La signature l’isolait comme pure et simple provocation d’artiste.

– Oui. Cela ne me plaisait pas, mais c’était le seul moyen pour qu’elle soit diffusée. Et puis ils ne voulaient pas m’accorder une minute par heure; ils ne l’ont programmée que cinq fois par jour, et ils voulaient que chaque spot ne dure que quinze secondes. Pour moi, c’était trop court, car mon idée était de casser l’attente du spectateur, pour qui la télévision, ce sont des mots.Quand quelqu’un paraît à l’écran, les gens s’attendent à ce qu’il ou elle parle, et quand il ne le fait pas, les gens pensent que c’est une fausse manoeuvre, que le présentateur a oublié de donner un signal. Ainsi, pendant dix ou quinze secondes, au début on est aux prises avec un problème, cette personne ne parle pas, et il faut dépasser ce stade. Je pense que mon travail est souvent lié à cette notion de dépassement, de coupure avec une espèce d’attente ou de modèle, qu’il y a un moment où il faut laisser tomber, réévaluer telle notion, et y revenir, dans un second temps. C’est le processus de la création – il ne s’agit pas de faire quelque chose de neuf, mais de formuler à nouveau quelque chose d’ancien. La découverte comme reconnaissance.

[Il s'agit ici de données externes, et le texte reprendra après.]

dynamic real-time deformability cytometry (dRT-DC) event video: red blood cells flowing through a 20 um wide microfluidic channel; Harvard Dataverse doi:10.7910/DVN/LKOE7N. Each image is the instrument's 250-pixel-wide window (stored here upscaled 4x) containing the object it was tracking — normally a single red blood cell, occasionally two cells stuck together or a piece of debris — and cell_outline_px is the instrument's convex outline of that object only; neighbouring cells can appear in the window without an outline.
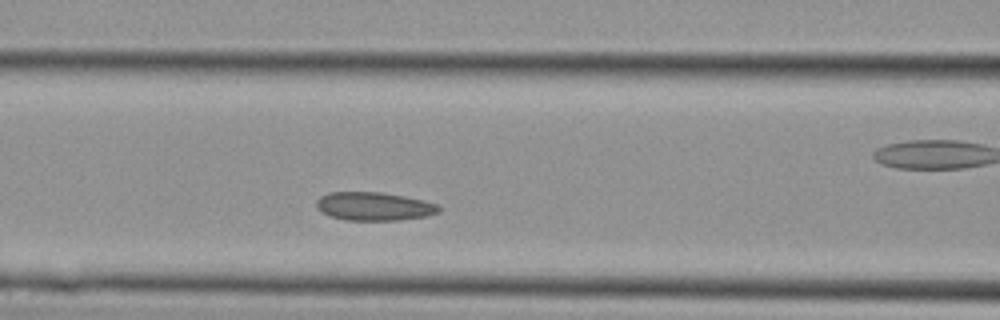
{"species": "Egyptian fruit bat (a non-hibernating species)", "species_latin": "Rousettus aegyptiacus", "temperature_condition": "cold", "stored_images_in_passage": 23, "camera_frame_rate_fps": 3000, "um_per_image_px": 0.085, "animal": {"sex": "female"}, "frame": {"image": 1, "passage_image": 4, "time_ms": 1.0, "image_size_px": [1000, 320], "cell_outline_px": [[440, 212], [428, 216], [400, 220], [344, 220], [328, 216], [316, 208], [316, 200], [320, 196], [328, 192], [380, 192], [404, 196], [424, 200], [440, 204]], "centroid_in_image_um": [31.8, 17.54], "position_along_channel_um": 134.8, "area_um2": 20.58}}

Et l’une de vos méthodes pour parvenir à cela est la durée?

Oui, parce que la pensée est fonction du temps. C’est pourquoi Hatsu Yume, par exemple, est si long. Dans cette bande, je voulais aller au-delà du désir, de même que dans mes portraits. Mais à la télévision, la durée est un luxe. Le temps est de l’argent, et quand quelque chose dure longtemps, les producteurs n’entendent que le bruit du tiroir-caisse. C’est aussi la raison pour laquelle tout est court, à la télévision. Finalement, nous avons trouvé un compromis, trente secondes pour chaque portrait, ce qui était trop court pour moi.